In the summer of ’67, Don And The Goodtimes had a regional hit with “Happy And Me”. It climbed to #7 in Seattle, #15 in Jackson (MI), and #18 in Vancouver (WA) and Yakima (WA). While the B-side, “If You Love Her, Cherish Her, And Such”, made #15 in Worcester (MA).

In the fall of 1967, the band had another regional breakout called “Bambi”, which made #18 in Quincy (IL), and #25 in Toledo (OH). Their last regional hit was in 1968 with “May My Heart Be Cast Into Stone”. In February 1968, it climbed to #10 in Jackson (MI) and #14 in Vancouver (WA). Both “Bambi” and “May My Heart Be Cast In Stone” were written by Sandy Linzer and Denny Randell. Linzer and Randell cowrote “Dawn (Go Away)”, “Let’s Hang On” and “Working My Way Back To You” for the Four Seasons. And in 1965 they also wrote “A Lover’s Concerto” for the Toys. In 1975 Randell wrote “Swearin’ To God”, a hit for Frankie Valli. And Linzer produced the 1976#1 disco chart hit “Whispering”/”Cherchez La Femme”/”Se Si Bon” for Dr. Buzzard’s Original Savannah Band. The songwriting duo were inducted into the Songwriters Hall of Fame in 2012.

Don and the Goodtimes split in 1968. Bob Holden recalls, “…some of the band members were going through a time of experimental drugs, and along with that came the idea of different kinds of experimental music. The outcome was that Don and the Goodtimes evaporated and became a group called Touch. I worked with the band for some time on new material and helped write some of the music, but at one point it just didn’t feel right to me.”

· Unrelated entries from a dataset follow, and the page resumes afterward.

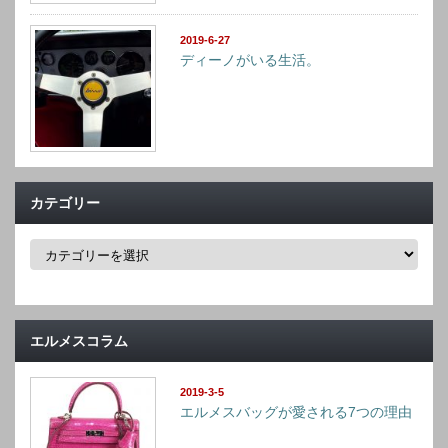
2019-6-27
ディーノがいる生活。
カテゴリー
カ
テ
ゴ
リ
ー
エルメスコラム
2019-3-5
エルメスバッグが愛される7つの理由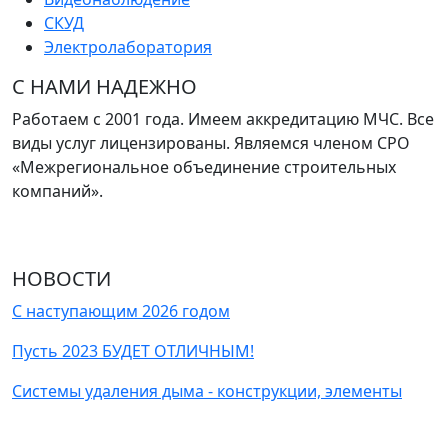
СКУД
Электролаборатория
С НАМИ НАДЕЖНО
Работаем с 2001 года. Имеем аккредитацию МЧС. Все
виды услуг лицензированы. Являемся членом СРО
«Межрегиональное объединение строительных
компаний».
НОВОСТИ
С наступающим 2026 годом
Пусть 2023 БУДЕТ ОТЛИЧНЫМ!
Системы удаления дыма - конструкции, элементы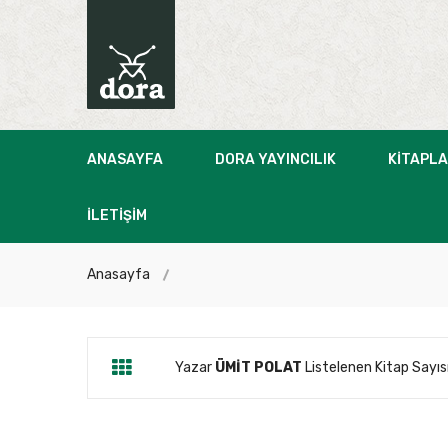
ANASAYFA
DORA YAYINCILIK
KITAPL
İLETIŞIM
Anasayfa
Yazar
ÜMİT POLAT
Listelenen Kitap Sayısı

After the break-up, Ron Overman joined the King Biscuit Entertainers from 1968-69. Joey Newman wrote songs, and three of these were recorded in 1972 by Gayle McCormick on her album Flesh & Blood. In 1969, Newman was in the Texas band Blue Mountain Eagle with the brother of the late Bobby Fuller, Randy Fuller. And in the 1970s, Newman was in the bands Stepson and Touch.

In 1969 Don Gallucci played organ and contributed arrangements for Elyse Weinberg’s album Elyse. This included her minor 1969 hit “Oh Deed I Do“. He also produced some tracks for the Stooges 1970 album Fun House, featuring Iggy Pop. Gallucci, Hawks and Newman were all bandmates in the psychedelic and progressive rock band Touch, who released an album in 1969. The trio were also in the hard rock band, Stepson, who released one album in 1974.

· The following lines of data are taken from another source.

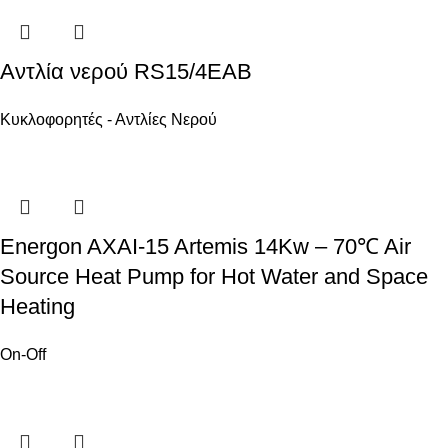
Αντλία νερού RS15/4EAB
Κυκλοφορητές - Αντλίες Νερού
Energon AXAI-15 Artemis 14Kw – 70℃ Air
Source Heat Pump for Hot Water and Space
Heating
On-Off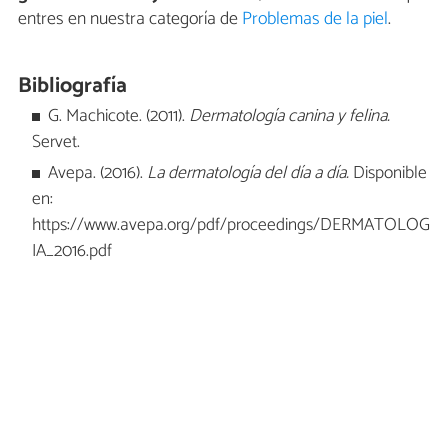
entres en nuestra categoría de
Problemas de la piel
.
Bibliografía
G. Machicote. (2011).
Dermatología canina y felina.
Servet.
Avepa. (2016).
La dermatología del día a día.
Disponible
en:
https://www.avepa.org/pdf/proceedings/DERMATOLOG
IA_2016.pdf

In 1980 Joey Newman released a gospel-soul album titled Into His Favor, which also included Jeff Hawks as a composer of several songs.

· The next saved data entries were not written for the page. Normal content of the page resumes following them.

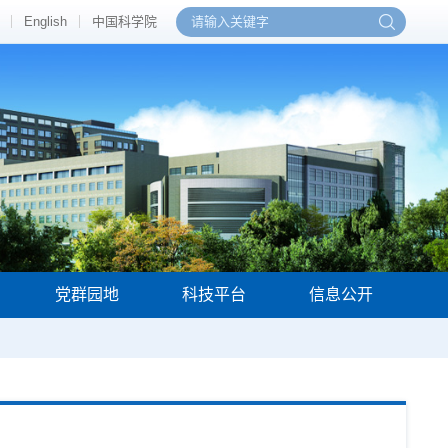
English
中国科学院
党群园地
科技平台
信息公开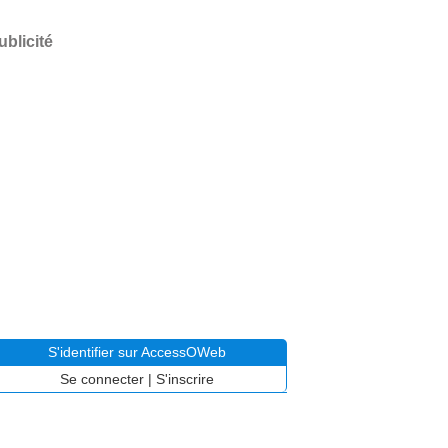
ublicité
S'identifier sur AccessOWeb
Se connecter
|
S'inscrire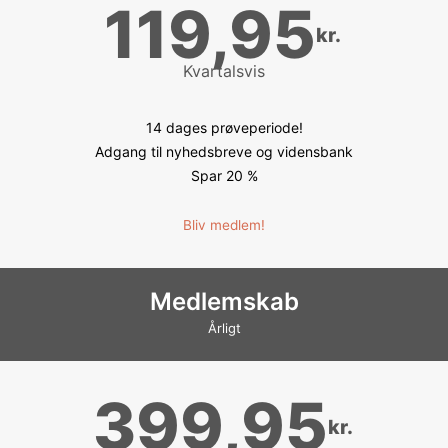
119,95
kr.
Kvartalsvis
14 dages prøveperiode!
Adgang til nyhedsbreve og vidensbank
Spar 20 %
Bliv medlem!
Medlemskab
Årligt
399,95
kr.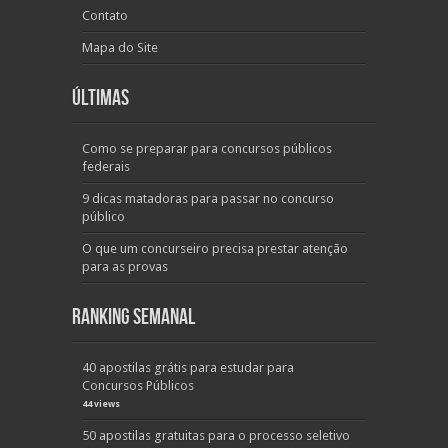
Contato
Mapa do Site
Últimas
Como se preparar para concursos públicos
federais
9 dicas matadoras para passar no concurso
público
O que um concurseiro precisa prestar atenção
para as provas
Ranking Semanal
40 apostilas grátis para estudar para
Concursos Públicos
44 views
50 apostilas gratuitas para o processo seletivo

After Don And The Goodtimes split, Bob Holden says “I went back to Portland when The Redcoats asked me to join their band, but that didn’t work out either. I started at the machine shop again working toward becoming a journeyman machinist, but when you’ve got music and recording in your blood you’ve got to scratch that itch! I started hanging with Rick Keefer around a studio in Vancouver [Washington], called Ripcord and doing some recordings there….I started a production company with some other guys [in Seattle] called Krans Martokian Productions and we collectively bought shares in Sea-West. We’d do all of our production work there and I was engineering.” Krans Martokian Productions became Holden Hamilton and Roberts, which Holden left in 1979. Bob Holden has more recently been Associate Director for Multimedia Services at Pacific Lutheran University in Tacoma, Washington.

References:
Jefrey Bruton, “Bob Holden: Goodtimes in the Northwest,” tapeop.com, May/June 2011.
Jon Pareles, “Jack Nitzsche, 63, Musician And Oscar-Winning Songwriter,” New York Times, August 31, 2000.
Sandra Totten, “Spring is the Season for Love, Scientifically Speaking,” Minnesota Public Radio (MPR) News, April 9, 2010.
Denny Randell bio, Denny Randell.com.
Robert Wiener, Jersey Boy: Local Songwriter Reflects on Writing The Four Seasons Hits, New Jersey Jewish News, Whippany, New Jersey, January 4, 2017.
About Elyse,” Elyse Weinberg.com.
The Amazing Don Gallucci and his Progressive Rock Band,” thelouiereport.com, April 1, 2008.
C-FUNTASTIC FIFTY,” CFUN 1410 AM, Vancouver, BC, May 27, 1967.